• DATA:
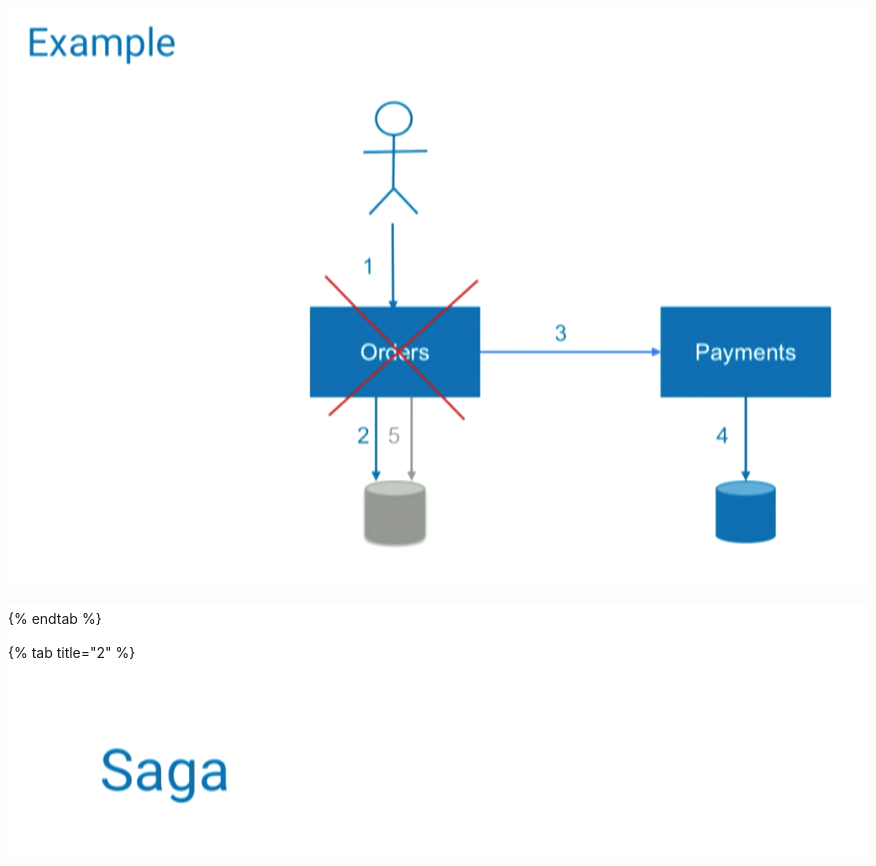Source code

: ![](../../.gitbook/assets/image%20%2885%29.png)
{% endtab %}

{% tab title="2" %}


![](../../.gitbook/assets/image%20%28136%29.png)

• EXERCISE PROMPT: Without the pictures, copy out each entry exactly as it stands.

• SOLUTION TO THIS PROBLEM:
Source code

: ![](../../.gitbook/assets/image%20%2885%29.png)
{% endtab %}

{% tab title="2" %}


![](../../.gitbook/assets/image%20%28136%29.png)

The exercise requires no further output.